Exercise details:
In the text below about color charge after cosmic inflation, how long after the Big Bang did cosmic inflation end?

Text segment:
But this conclusion does not seem sound to me. My counterarguments are:

  1. Cosmic inflation ended at about $10^{-32}\textrm{ s}$ after the Big Bang.
  2. Thus, when the cosmic inflation had just ended, any given quark in the universe only had time to interact causally with particles within about $10^{-24}\textrm{ m}$ from itself. This is within the asymptotic freedom length scale of the strong interaction, so up to this time, quarks acted as if they are free particles, and did not display color confinement. In other words, a quark did not have time to know the colors of all the quarks within the confinement radius ($\sim 10^{-15} \textrm{ m}$), so it cannot force its neighborhood to have zero color charge, even though the total size of the universe after the inflation epoch might have been much larger than the confinement radius.
  3. Even if the whole universe is color-neutral, the local color charges at individual spatial points of the universe must exhibit statistical fluctuations. In particular, just after the end of inflation the quarks were essentially free, so the correlation of the color charges between two spatial locations should be essentially zero. Consequently, the color charges should exhibit square root law fluctuations. That is, if you select a spatial region so that the region contains $N$ quarks, and you observe the total color charge within that region, you should find a color charge whose magnitude is about $\sqrt{N}$, unless the region is comparable in size to the universe, where the constraint that the whole universe is color-neutral comes into play and reduces the expected color charge. It's equally easy to see that, the probability that the total color charge in the region was zero, is on the order of $1/\sqrt{N}$. (Note that this point is not covered in related questions already present on Physics SE, e.g. this, this and this, and it is essential for my argument, so I think the present question is not duplicate.)

Exercise data:
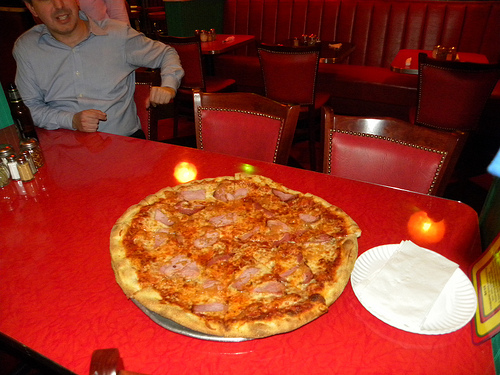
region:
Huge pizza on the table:
[94, 148, 367, 354]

Answer box:
About 10^-32 seconds after the Big Bang.